Could a Machine Fix Errors in its own Rationality?
This question was one I chose to tackle during my University degree, as part of a Philosophy of Cognitive Science module. The assessed component involved devising a suitable question to use as the subject of an essay. Rather than trying to answer the question, students were required to propose six possible theories which might apply.
compton, 7 November 05
Updated 26 November 07
1. Rationality is a Set of Rules, Fixed at the Time of Manufacture
Let us suppose that when our robot, which we shall call Plato, is manufactured, a set of rules is hard-wired into its memory. Faced with any situation, these rules designate certain elements as meaningful and others as irrelevant. The rules make predictions about on-going and future events, and enable Plato to determine the most successful course of action at any time.
Imagine that Plato is trapped in a room, and wishes to escape. Its sensors tell it of four rectangular areas on the walls which match its definition of door, and its rationality rules determine that to escape the room, it must go through a door. It picks a rectangle and proceeds through, finding itself in the new situation of being in free-fall towards the ground 30 feet below. A human observer would know that it just jumped through a window, but its rationality is concerned with the new problem of landing successfully, and can give no thought to the success or otherwise of its prior decisions. Faced with the same situation again, it would be just as likely to make a similar gaffe (assuming of course it survived the first time).
Plato is unable to perceive its flawed reasoning, and the only possibility for correcting it would lie with an external observer, and the hope of fitting some kind of new module with a better description of a door.
2. An Essential Part of Rationality is an Understanding of the Fallibility of any Rational System
The rationality is the part of an intelligent system which, when given a new situation, identifies familiar parts of that situation by analogy and metaphor with previous experience and facts known about the world. The rationality must indicate which of the various possible actions are most likely to lead to success, where the nature of success depends on the current goals and the type of situation faced.

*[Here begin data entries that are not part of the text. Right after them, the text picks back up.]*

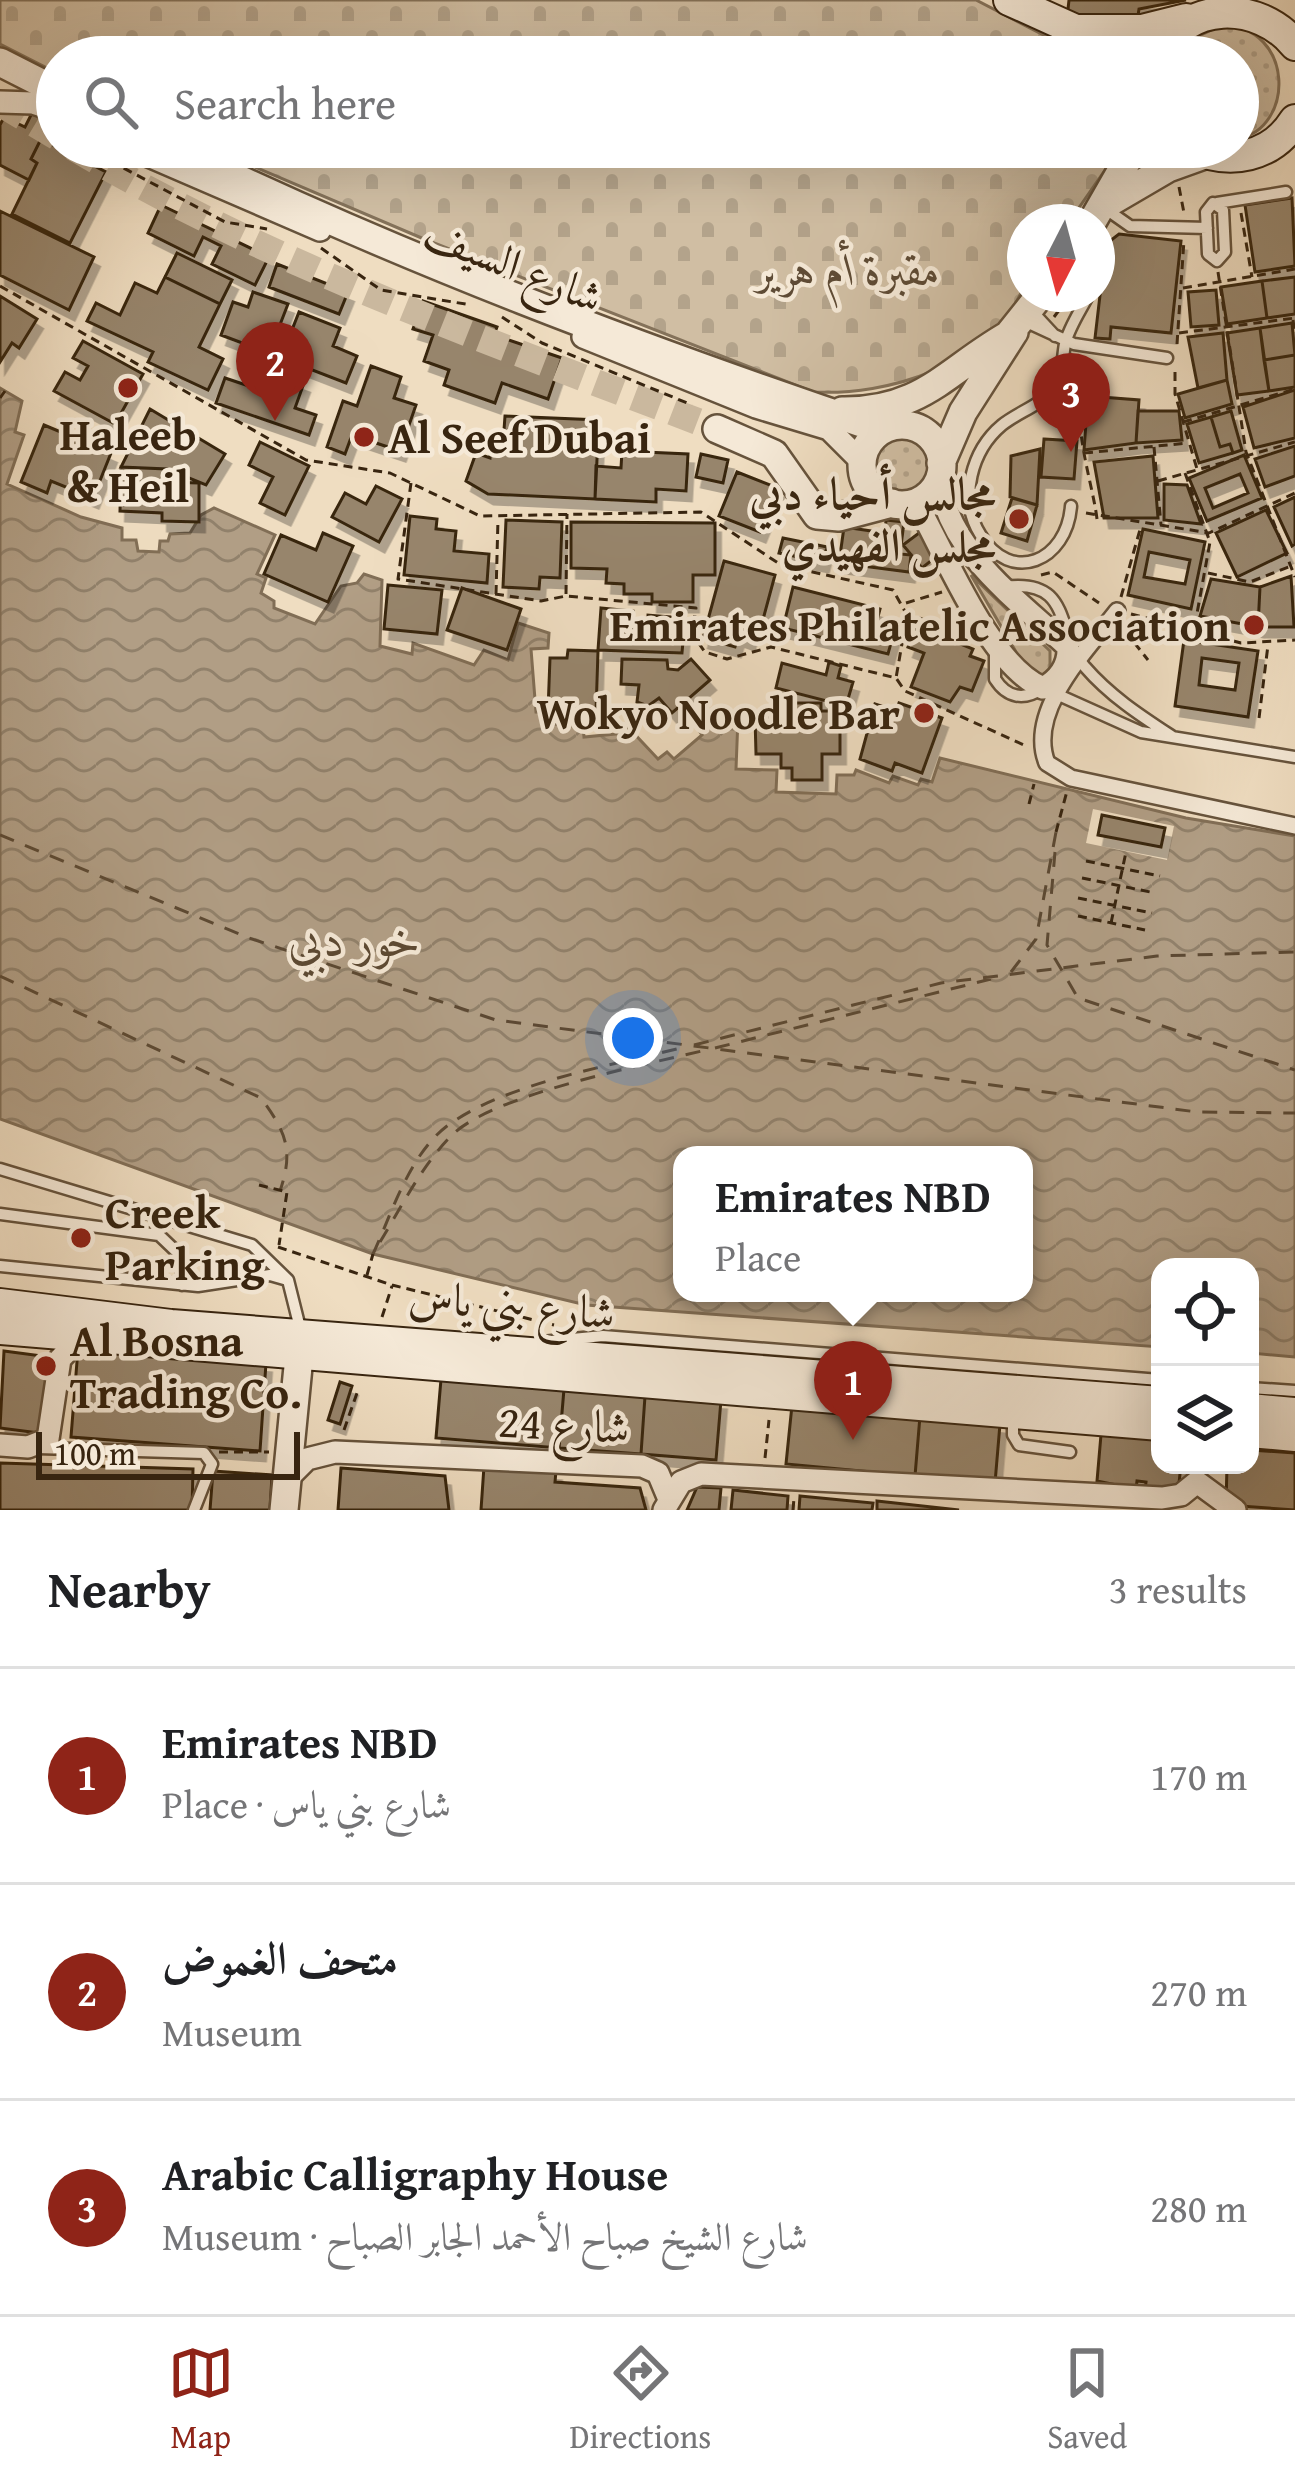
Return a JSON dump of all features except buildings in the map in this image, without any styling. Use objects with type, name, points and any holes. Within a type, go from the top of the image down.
[{"type":"main road","points":[[1009,0],[1086,36]]},
{"type":"main road","points":[[1076,30],[1142,30],[1207,9],[1249,10],[1284,24]]},
{"type":"main road","points":[[1171,36],[1207,9]]},
{"type":"main road","points":[[1259,152],[1272,145],[1295,120]]},
{"type":"main road","name":"شارع بني ياس","points":[[0,1304],[300,1344],[772,1394],[1151,1424]]},
{"type":"main road","name":"شارع بني ياس","points":[[0,1329],[79,1340],[516,1350],[1151,1401]]},
{"type":"main road","points":[[1259,1410],[1295,1413]]},
{"type":"main road","points":[[1259,1433],[1295,1436]]},
{"type":"street","points":[[0,62],[36,80]]},
{"type":"street","points":[[0,102],[36,104]]},
{"type":"street","points":[[1259,153],[1295,149]]},
{"type":"street","name":"شارع السيف","points":[[178,168],[700,385],[829,429],[863,468]]},
{"type":"street","name":"شارع السيف","points":[[214,168],[298,209],[416,257],[825,411],[893,428]]},
{"type":"street","points":[[1111,204],[1126,168]]},
{"type":"street","points":[[1115,209],[1168,168]]},
{"type":"street","points":[[825,411],[909,402],[1027,314]]},
{"type":"street","points":[[849,513],[869,442],[952,398],[1027,314]]},
{"type":"street","points":[[717,429],[774,454],[817,515],[904,503],[940,472],[963,412],[1027,314]]},
{"type":"street","points":[[893,428],[932,438],[957,536],[1073,654]]},
{"type":"street","points":[[863,468],[877,495],[904,503],[1014,669],[1049,692]]},
{"type":"street","points":[[1115,613],[1073,654],[1049,692],[1043,754],[1053,770],[1071,778],[1295,826]]},
{"type":"street","points":[[0,1445],[28,1447],[51,1434],[60,1359],[79,1340]]},
{"type":"street","points":[[284,1510],[300,1344]]},
{"type":"street","name":"شارع 24","points":[[287,1479],[308,1459],[334,1452],[595,1464],[651,1468],[664,1480],[666,1504]]},
{"type":"street","name":"شارع 24","points":[[666,1504],[690,1477],[764,1476],[1162,1498],[1181,1495],[1197,1474]]},
{"type":"street","name":"شارع 24","points":[[1199,1474],[1235,1510]]},
{"type":"lane","points":[[1217,203],[1223,210],[1225,252],[1217,261],[1208,254],[1207,208],[1217,203],[1286,192]]},
{"type":"lane","points":[[1115,218],[1207,229]]},
{"type":"lane","points":[[1071,506],[1056,547],[1034,563],[1009,561],[990,547],[973,520],[969,490],[975,462],[990,437],[1054,388],[1060,338],[1077,312]]},
{"type":"lane","points":[[1027,314],[1060,338],[1167,358]]},
{"type":"lane","points":[[1030,586],[1034,563]]},
{"type":"lane","points":[[1004,587],[1030,586],[1061,609],[1073,654],[1113,696],[1176,739]]},
{"type":"lane","points":[[1049,692],[1124,727],[1295,757]]},
{"type":"lane","points":[[0,1169],[235,1239],[267,1256],[288,1280],[300,1344]]},
{"type":"lane","points":[[0,1214],[159,1235],[182,1257],[182,1285]]},
{"type":"lane","points":[[0,1266],[182,1285],[228,1284],[270,1275],[288,1280]]},
{"type":"lane","points":[[516,1350],[558,1338],[603,1336],[1151,1379]]},
{"type":"lane","points":[[1259,1389],[1295,1391]]},
{"type":"lane","points":[[1013,1414],[1012,1435],[1019,1445],[1070,1452]]},
{"type":"lane","points":[[28,1447],[127,1455],[199,1452],[212,1464],[194,1510]]},
{"type":"path","points":[[124,168],[225,222],[281,231]]},
{"type":"path","points":[[1179,184],[1185,228],[1175,394],[1197,469]]},
{"type":"path","points":[[1239,200],[1252,277]]},
{"type":"path","points":[[308,240],[381,290],[484,308]]},
{"type":"path","points":[[1217,261],[1246,452],[1292,551],[1295,577]]},
{"type":"path","points":[[1181,288],[1295,269]]},
{"type":"path","points":[[0,286],[306,460],[411,482],[457,509],[498,518],[701,512],[781,566],[893,590],[904,604],[907,627],[896,678]]},
{"type":"path","points":[[496,314],[542,344],[692,406],[700,385]]},
{"type":"path","points":[[1177,333],[1294,318],[1295,334]]},
{"type":"path","points":[[1097,518],[1090,469],[1082,454],[1082,388],[1099,364],[1101,349]]},
{"type":"path","points":[[1184,422],[1295,389]]},
{"type":"path","points":[[0,398],[5,391]]},
{"type":"path","points":[[1082,454],[1189,442]]},
{"type":"path","points":[[1158,481],[1246,452],[1295,442]]},
{"type":"path","points":[[1154,446],[1162,527]]},
{"type":"path","points":[[1184,473],[1209,533],[1193,632]]},
{"type":"path","points":[[411,482],[398,580],[541,601],[566,596],[696,608],[692,634],[705,652],[727,659],[771,646],[896,678],[905,691],[1043,754]]},
{"type":"path","points":[[1071,506],[1097,518],[1209,533],[1295,493]]},
{"type":"path","points":[[566,514],[566,596]]},
{"type":"path","points":[[496,594],[498,518]]},
{"type":"path","points":[[1142,525],[1115,613],[1148,660]]},
{"type":"path","points":[[1204,572],[1250,582],[1292,566]]},
{"type":"path","points":[[904,604],[962,586]]},
{"type":"path","points":[[1259,718],[1268,644]]},
{"type":"path","points":[[1056,832],[1071,778]]},
{"type":"path","points":[[1029,804],[1034,784]]},
{"type":"path","points":[[1112,922],[1126,852]]},
{"type":"path","points":[[1086,861],[1160,876]]},
{"type":"path","points":[[1082,878],[1155,893]]},
{"type":"path","points":[[1078,898],[1152,913]]},
{"type":"path","points":[[1078,916],[1145,930]]},
{"type":"path","points":[[259,1185],[286,1192],[278,1247],[267,1256]]},
{"type":"path","points":[[278,1247],[392,1285],[560,1326]]},
{"type":"path","points":[[367,1277],[373,1254]]},
{"type":"path","points":[[381,1318],[392,1285]]},
{"type":"path","points":[[346,1423],[357,1393]]},
{"type":"path","points":[[764,1476],[772,1394]]},
{"type":"path","points":[[199,1452],[275,1451]]},
{"type":"green space","points":[[0,0],[976,0],[1045,36],[36,36],[36,62],[0,44]]},
{"type":"green space","points":[[1222,25],[1254,36],[1199,36]]},
{"type":"green space","points":[[1259,39],[1274,59],[1279,79],[1270,117],[1259,129]]},
{"type":"green space","name":"مقبرة أم هرير","points":[[257,168],[1106,168],[1081,204],[1007,204],[1010,312],[987,338],[934,371],[904,381],[813,392]]},
{"type":"green space","points":[[902,431],[926,441],[936,465],[926,489],[902,499],[878,489],[868,465],[878,441]]},
{"type":"green space","points":[[971,575],[1050,651],[1050,671],[1040,676],[1026,669]]},
{"type":"water","name":"خور دبي","points":[[0,388],[22,401],[15,432],[24,435],[7,484],[81,517],[122,528],[122,540],[136,540],[138,551],[159,552],[160,541],[168,541],[170,534],[190,533],[201,515],[214,508],[275,535],[257,574],[266,578],[261,593],[274,601],[274,608],[315,624],[341,586],[357,583],[364,574],[382,580],[380,646],[412,654],[413,643],[474,665],[484,650],[508,660],[518,623],[549,633],[548,648],[531,649],[536,712],[552,713],[553,724],[583,727],[584,737],[625,733],[627,726],[658,759],[667,752],[674,759],[702,735],[696,726],[713,711],[738,718],[736,769],[777,770],[776,792],[836,794],[837,775],[854,775],[856,770],[889,783],[893,776],[918,785],[921,779],[932,782],[940,758],[1186,818],[1295,836],[1295,1357],[1259,1354],[1259,1258],[1151,1258],[1151,1346],[586,1305],[373,1254],[0,1119]]},
{"type":"pier","points":[[1093,809],[1174,826],[1167,860],[1086,843]]},
{"type":"ferry route","points":[[1011,972],[1036,939],[1056,832]]},
{"type":"ferry route","points":[[0,835],[249,938],[496,1020],[1197,1112],[1295,1113]]},
{"type":"ferry route","points":[[1055,852],[1047,945],[1078,998],[1295,1070]]},
{"type":"ferry route","points":[[694,1045],[941,983],[1157,956],[1295,952]]},
{"type":"ferry route","points":[[0,976],[261,1098],[285,1142],[280,1191]]},
{"type":"ferry route","points":[[715,1048],[991,979]]},
{"type":"ferry route","points":[[373,1254],[412,1168],[447,1126],[529,1087],[685,1047]]},
{"type":"ferry route","points":[[380,1242],[431,1159],[472,1120],[535,1094],[706,1050]]},
{"type":"tunnel","points":[[0,103],[36,124]]},
{"type":"tunnel","points":[[111,168],[228,230],[389,302],[717,429]]},
{"type":"place","name":"Haleeb & Heil","points":[[128,388]]},
{"type":"place","name":"متحف الغموض","points":[[275,421]]},
{"type":"place","name":"Al Seef Dubai","points":[[364,437]]},
{"type":"place","name":"Arabic Calligraphy House","points":[[1071,452]]},
{"type":"place","name":"مجالس أحياء دبي مجلس الفهيدي","points":[[1019,519]]},
{"type":"place","name":"Emirates Philatelic Association","points":[[1254,625]]},
{"type":"place","name":"Wokyo Noodle Bar","points":[[924,713]]},
{"type":"place","name":"Creek Parking","points":[[81,1238]]},
{"type":"place","name":"Al Bosna Trading Co.","points":[[46,1366]]},
{"type":"place","name":"Emirates NBD","points":[[853,1440]]}]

Once the situation has unfolded, any system with true intelligence must gauge the success or otherwise of its actions. To be of any use, part of this ‘post-mortem’ process must involve appraising the rules and analogies which the rationality produced. The rules might be modified based on their perceived success, or new rules created and added to the existing set. Thus, the next time a similar situation is confronted, previous experience feeds into the process of forming the new judgement.
Rationality can be thought of as an iterative self-refining software activity, which means that over time, it should become more and more reliable as a means of understanding and interacting with the world. Flaws may never be completely removed, but it tends closer and closer to a “flawless ideal” with continued use.
A drawback of this solution is that it raises the new problem of determining the degree of success of past actions, and thus the changes that should be applied to the rationality. This process is itself one of rational criticism, and so it follows that continual improvement cannot be guaranteed. In fact, any self-correcting software system such as this runs the risk of introducing a far more serious and possibly irreparable bug into its program than the one it was trying to fix.
This issue could be mitigated, if not removed, for instance by ‘marking’ new rules as untested, or perhaps by including some rules which are ‘hard-wired’ and may not be changed, such as a requirement that any action must lead to a situation where the robot still exists. If such hardware rules are not included, then it seems one cost would be the risk of the robot’s rationality diverging from the ideal – it ‘goes mad’.
As the rationality determines not only how the system should react to a situation, but also which elements of the situation should be focussed on, a faulty rationality is likely to ignore key elements of some situations.
We could enhance this self-refining software model in an attempt to avoid such blindspots, by having Plato focus on random elements of a situation in addition to those indicated by its rationality.
Clearly however, this is not going to be a very effective learning strategy given the huge number of elements that compose real world situations.